On the Matter of the Dijkgraaf--Vafa Conjecture

TL;DR

This paper investigates the connection between gauge theories with matter and matrix models, extending the analysis to more general matter representations and identifying where the Dijkgraaf-Vafa conjecture holds or breaks down.

Contribution

It proves that for various two-index tensor matter in classical gauge groups, the perturbative superpotential reduces to matrix integrals and identifies the loop order where discrepancies occur.

Findings

Agreement with Dijkgraaf-Vafa up to N/2 loops

Disagreement at h=N/2+1 loops due to superfield relations

Provides explicit calculations for $Sp(N)$ with antisymmetric matter

Abstract

With the aim of extending the gauge theory -- matrix model connection to more general matter representations, we prove that for various two-index tensors of the classical gauge groups, the perturbative contributions to the glueball superpotential reduce to matrix integrals.
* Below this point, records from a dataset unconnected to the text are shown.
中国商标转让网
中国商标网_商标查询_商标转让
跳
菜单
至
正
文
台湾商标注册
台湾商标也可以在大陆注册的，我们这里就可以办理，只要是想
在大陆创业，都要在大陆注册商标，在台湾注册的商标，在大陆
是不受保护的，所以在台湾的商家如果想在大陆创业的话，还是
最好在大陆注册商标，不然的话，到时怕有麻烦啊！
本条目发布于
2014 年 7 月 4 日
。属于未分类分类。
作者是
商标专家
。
Contributing diagrams consist of certain combinations of spheres, disks, and projective planes, which we evaluate to four and five loop order. In the case of $Sp(N)$ with antisymmetric matter, independent results are obtained by computing the nonperturbative superpotential for $N=4,6$ and 8. Comparison with the Dijkgraaf-Vafa approach reveals agreement up to $N/2$ loops in matrix model perturbation theory, with disagreement setting in at $h=N/2+1$ loops, $h$ being the dual Coxeter number. At this order, the glueball superfield $S$ begins to obey nontrivial relations due to its underlying structure as a product of fermionic superfields. We therefore find a relatively simple example of an ${\cal N}=1$ gauge theory admitting a large $N$ expansion, whose dynamically generated superpotential differs from the one obtained in the matrix model approach.